Each of these cases involved little to no money. In one case, the decedent died with a mountain of debt, and after the family members looted his house, the man’s widow was left bankrupt with nothing she could sell to pay off any of the debts.

5. Lie.

This is the one that gets my hackles up. I’m convinced that Hollywood puts out a movie showing what big fat liars lawyers are every time some producer or director goes through a bad divorce. The fact is that not only are we not allowed to lie, we live under constant fear that something that we said because we believed it at the time will later turn out to not be true. For example, whenever I file something with the court, I have to certify what date I mailed a copy to the opposing attorney. But let’s say it’s 4:55p.m. and I’m mailing out a document and I know that the last mail pickup at my building is at 5:00 p.m. If I certify that I mailed it out that day, I have to spend the next two weeks wondering if I’m going to be called up on disciplinary proceedings if it turns out that it didn’t make the mail pickup, and my certification turns out to be false. That's how much we’re not allowed to lie.

How Douchey Clients Abuse This:

Some clever douchebags figure out fairly quickly that, whenever I stand up in front of the judge to talk, the judge takes me at my word. That’s not because he and I play golf together on the weekend, it’s because he knows that he has my nuts in a vice if I turn out to be fibbing. The douchebag clients will then try to get you to use that forced credibility to lie for them, in court, to the judge.

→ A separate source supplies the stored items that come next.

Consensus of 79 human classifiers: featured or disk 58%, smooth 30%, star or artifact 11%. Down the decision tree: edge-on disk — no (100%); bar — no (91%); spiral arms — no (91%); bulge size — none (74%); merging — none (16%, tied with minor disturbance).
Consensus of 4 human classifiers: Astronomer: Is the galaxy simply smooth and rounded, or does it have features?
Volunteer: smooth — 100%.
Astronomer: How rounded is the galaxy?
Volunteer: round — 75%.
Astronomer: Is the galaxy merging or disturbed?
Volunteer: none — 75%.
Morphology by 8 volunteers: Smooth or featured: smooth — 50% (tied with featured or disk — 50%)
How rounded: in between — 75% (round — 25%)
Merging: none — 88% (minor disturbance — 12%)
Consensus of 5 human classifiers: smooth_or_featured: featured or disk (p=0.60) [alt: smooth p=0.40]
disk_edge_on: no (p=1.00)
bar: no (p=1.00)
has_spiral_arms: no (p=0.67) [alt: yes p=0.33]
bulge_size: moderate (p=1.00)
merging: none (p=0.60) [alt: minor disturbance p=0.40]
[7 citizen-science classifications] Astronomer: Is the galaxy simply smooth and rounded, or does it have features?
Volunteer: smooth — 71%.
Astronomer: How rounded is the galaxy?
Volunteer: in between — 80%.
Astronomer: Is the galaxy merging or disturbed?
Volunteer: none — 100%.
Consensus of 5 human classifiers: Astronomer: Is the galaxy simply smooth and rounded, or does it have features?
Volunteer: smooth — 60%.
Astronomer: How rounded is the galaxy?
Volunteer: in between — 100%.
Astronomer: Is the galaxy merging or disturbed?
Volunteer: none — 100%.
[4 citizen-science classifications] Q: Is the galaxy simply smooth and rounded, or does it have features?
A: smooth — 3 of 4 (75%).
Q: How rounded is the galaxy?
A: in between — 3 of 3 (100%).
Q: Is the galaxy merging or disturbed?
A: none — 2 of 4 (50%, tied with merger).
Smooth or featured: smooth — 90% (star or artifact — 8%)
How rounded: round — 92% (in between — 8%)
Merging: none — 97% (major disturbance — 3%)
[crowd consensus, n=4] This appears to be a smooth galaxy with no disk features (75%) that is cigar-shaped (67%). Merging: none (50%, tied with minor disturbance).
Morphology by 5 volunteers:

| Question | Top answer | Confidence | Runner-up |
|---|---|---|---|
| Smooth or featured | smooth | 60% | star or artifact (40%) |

We are asked to lie about everything, from why the client didn’t show up for court, to why they didn’t turn over documents or comply with a court order.

And clients lie to us all the time. About everything. It’s really embarrassing when you find out for the first time, in the middle of trial that they have been lying to you, but it happens all the time. It’s so prevalent that the bar rules require us to investigate our own client’s claims before we take their case. At least, to the extent we can – often, if they’re lying to us, they’re also hiding evidence.

The bizarre part is that the clients who are least likely to lie to us are criminal clients (divorce clients are the most likely). TV and movies like to show pious criminal defense attorneys who say things like, "I don’t want to know if you really committed the crime. It’s just my job to defend your rights." The truth, however, is that criminal clients almost always spill the truth during their initial phone call to your firm.

The call typically goes like this:

"Hello, thank you for calling Dewey, Cheatum and Howe."
Potential Client: “Hi, I just robbed a bank and I need a lawyer."

It’s getting them to shut up that’s the hard part. By the time they hire us, they have often confessed to the police, blabbed about the case to their friends and family, and sought out legal advice from their drug dealer.

Someday, you may find yourself in need of an attorney. I hope it's so that you can start a new business (unless it's yet another gay clown-themed biker bars; we have enough of those already), plan what to do with your billion dollar estate, or adopt a future NBA star. But, if you're reading this article, right now, let's be honest: you're probably going to need one of us to help you out of a more delicate jam. When that happens, try to remember that we're technically officers of the court and that, push come to shove, I'm going to follow the advice of my criminal law professor: "If someone has to go to jail, make sure it's the client and not you."